Lenore turned on the shaded lights in the beautiful room. How inexplicable was the feeling of being alone with him, yet utterly free of the torment that had possessed her before! She seemed to have divined an almost insurmountable obstacle in Dorn's will. She did not have her father's a.s.surance. It made her tremble to realize her responsibility --that her father's earnest wishes and her future of love or woe depended entirely upon what she said and did. But she felt that indeed she had become a woman. And it would take a woman's wit and charm and love to change this tragic boy.

"Miss--Anderson," he began, brokenly, with restraint let down, "your father--doesn't understand. I've _got_ to go.... And even if I am spared--I couldn't ever come back.... To work for him--all the time in love with you--I couldn't stand it.... He's so good. I know I could care for him, too.... Oh, I thought I was bitterly resigned--hard--inhuman.

But all this makes it--so--so much worse."

He sat down heavily, and, completely unnerved, he covered his face with his hands. His shoulders heaved and short, strangled sobs broke from him.

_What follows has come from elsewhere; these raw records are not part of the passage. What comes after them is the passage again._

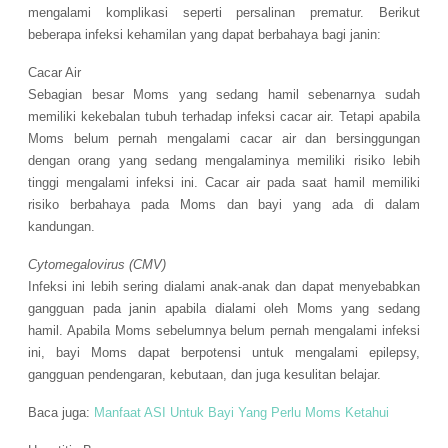
mengalami komplikasi seperti persalinan prematur. Berikut
beberapa infeksi kehamilan yang dapat berbahaya bagi janin:
Cacar Air
Sebagian besar Moms yang sedang hamil sebenarnya sudah
memiliki kekebalan tubuh terhadap infeksi cacar air. Tetapi apabila
Moms belum pernah mengalami cacar air dan bersinggungan
dengan orang yang sedang mengalaminya memiliki risiko lebih
tinggi mengalami infeksi ini. Cacar air pada saat hamil memiliki
risiko berbahaya pada Moms dan bayi yang ada di dalam
kandungan.
Cytomegalovirus (CMV)
Infeksi ini lebih sering dialami anak-anak dan dapat menyebabkan
gangguan pada janin apabila dialami oleh Moms yang sedang
hamil. Apabila Moms sebelumnya belum pernah mengalami infeksi
ini, bayi Moms dapat berpotensi untuk mengalami epilepsy,
gangguan pendengaran, kebutaan, dan juga kesulitan belajar.
Baca juga:
Manfaat ASI Untuk Bayi Yang Perlu Moms Ketahui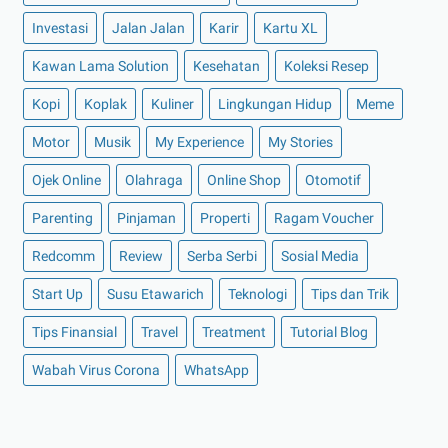
►
November 2021
(7)
Investasi
Jalan Jalan
Karir
Kartu XL
►
Oktober 2021
(16)
Kawan Lama Solution
Kesehatan
Koleksi Resep
►
September 2021
(15)
Kopi
Koplak
Kuliner
Lingkungan Hidup
Meme
►
Agustus 2021
(15)
Motor
Musik
My Experience
My Stories
►
Juli 2021
(7)
►
Juni 2021
(10)
Ojek Online
Olahraga
Online Shop
Otomotif
►
Mei 2021
(11)
Parenting
Pinjaman
Properti
Ragam Voucher
►
April 2021
(13)
Redcomm
Review
Serba Serbi
Sosial Media
►
Maret 2021
(12)
Start Up
Susu Etawarich
Teknologi
Tips dan Trik
►
Februari 2021
(7)
Tips Finansial
Travel
Treatment
Tutorial Blog
▼
Januari 2021
(14)
Transaksi Digital Bantu Dongkrak Pertumbuhan
Wabah Virus Corona
WhatsApp
Ekono...
Membuat Resolusi Tahun 2021 untuk Kehidupan yang
L...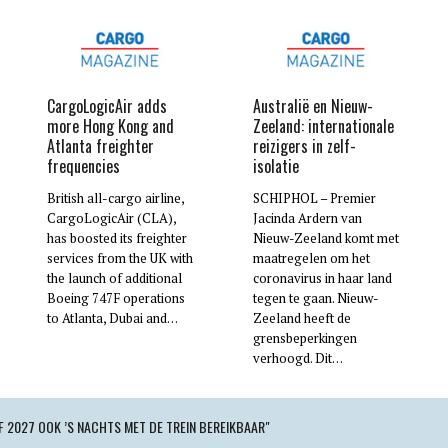
CargoLogicAir adds
Australië en Nieuw-
more Hong Kong and
Zeeland: internationale
Atlanta freighter
reizigers in zelf-
frequencies
isolatie
British all-cargo airline,
SCHIPHOL – Premier
CargoLogicAir (CLA),
Jacinda Ardern van
has boosted its freighter
Nieuw-Zeeland komt met
services from the UK with
maatregelen om het
the launch of additional
coronavirus in haar land
Boeing 747F operations
tegen te gaan. Nieuw-
to Atlanta, Dubai and…
Zeeland heeft de
grensbeperkingen
verhoogd. Dit…
 2027 OOK ’S NACHTS MET DE TREIN BEREIKBAAR"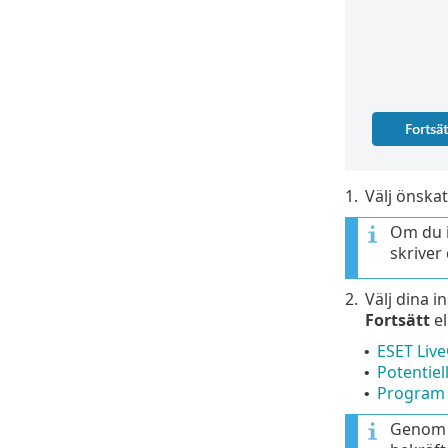
1.
Välj önskat
Om du i
skriver
2.
Välj dina i
Fortsätt
el
ESET Liv
•
Potentie
•
Program 
•
Genom a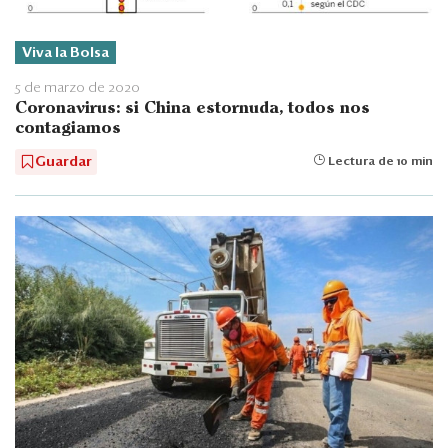
Viva la Bolsa
5 de marzo de 2020
Coronavirus: si China estornuda, todos nos
contagiamos
Guardar
Lectura de 10 min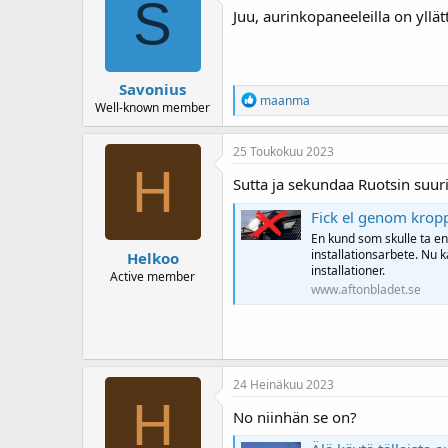
S
Juu, aurinkopaneeleilla on yll
Savonius
R
maanma
Well-known member
e
a
k
25 Toukokuu 2023
t
H
i
Sutta ja sekundaa Ruotsin suu
o
t
Fick el genom kropp
:
En kund som skulle ta en
installationsarbete. Nu k
Helkoo
installationer.
Active member
www.aftonbladet.se
24 Heinäkuu 2023
H
No niinhän se on?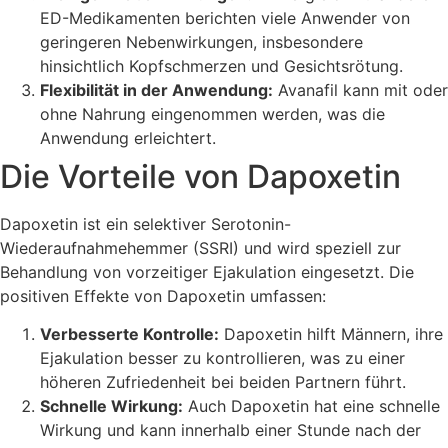
ED-Medikamenten berichten viele Anwender von
geringeren Nebenwirkungen, insbesondere
hinsichtlich Kopfschmerzen und Gesichtsrötung.
Flexibilität in der Anwendung:
Avanafil kann mit oder
ohne Nahrung eingenommen werden, was die
Anwendung erleichtert.
Die Vorteile von Dapoxetin
Dapoxetin ist ein selektiver Serotonin-
Wiederaufnahmehemmer (SSRI) und wird speziell zur
Behandlung von vorzeitiger Ejakulation eingesetzt. Die
positiven Effekte von Dapoxetin umfassen:
Verbesserte Kontrolle:
Dapoxetin hilft Männern, ihre
Ejakulation besser zu kontrollieren, was zu einer
höheren Zufriedenheit bei beiden Partnern führt.
Schnelle Wirkung:
Auch Dapoxetin hat eine schnelle
Wirkung und kann innerhalb einer Stunde nach der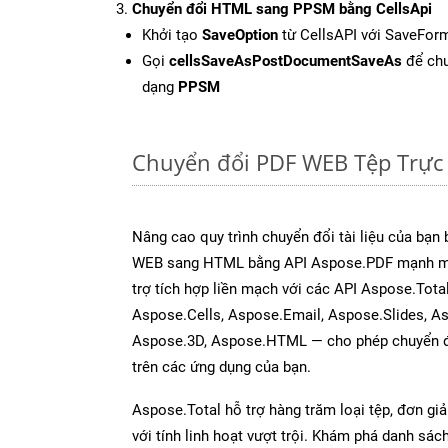
Chuyển đổi HTML sang PPSM bằng CellsApi
Khởi tạo
SaveOption
từ CellsAPI với SaveFor
Gọi
cellsSaveAsPostDocumentSaveAs
để chu
dạng
PPSM
Chuyển đổi PDF WEB Tệp Trực
Nâng cao quy trình chuyển đổi tài liệu của bạn
WEB sang HTML bằng API Aspose.PDF mạnh mẽ
trợ tích hợp liền mạch với các API Aspose.Tot
Aspose.Cells, Aspose.Email, Aspose.Slides, A
Aspose.3D, Aspose.HTML — cho phép chuyển đổ
trên các ứng dụng của bạn.
Aspose.Total hỗ trợ hàng trăm loại tệp, đơn gi
với tính linh hoạt vượt trội. Khám phá danh sá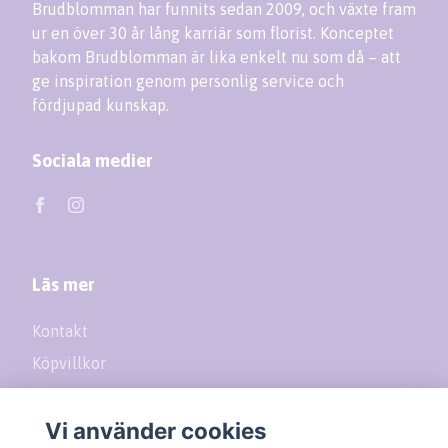
Brudblomman har funnits sedan 2009, och växte fram
ur en över 30 år lång karriär som florist. Konceptet
bakom Brudblomman är lika enkelt nu som då – att
ge inspiration genom personlig service och
fördjupad kunskap.
Sociala medier
Läs mer
Kontakt
Köpvillkor
Returer
Vi använder cookies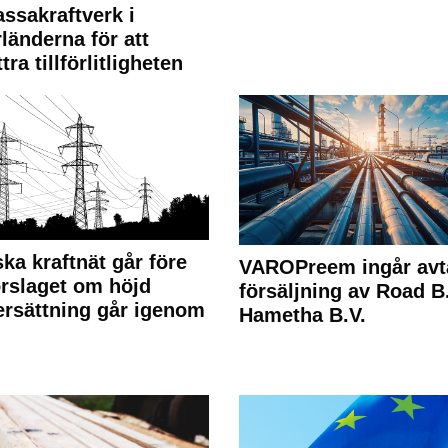
ssakraftverk i
länderna för att
tra tillförlitligheten
ka kraftnät går före
VAROPreem ingår avt
rslaget om höjd
försäljning av Road B.V
rsättning går igenom
Hametha B.V.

Lenore had to overcome a rush of tenderness. It was all she could do to keep from dropping to her knees beside him and slipping her arms around his neck. In her agitation she could not decide whether that would be womanly or not; only, she must make no mistakes. A hot, sweet flush went over her when she thought that always as a last resort she could reveal her secret and use her power. What would he do when he discovered she loved him?

"Kurt, I understand," she said, softly, and put a hand on his shoulder.

And she stood thus beside him, sadly troubled, vaguely divining that her presence was helpful, until he recovered his composure. As he raised his head and wiped tears from his eyes he made no excuses for his weakness, nor did he show any shame.

"Miss Anderson--" he began.

"Please call me Lenore. I feel so--so stiff when you are formal. My friends call me Lenore," she said.

"You mean--you consider me your friend?" he queried.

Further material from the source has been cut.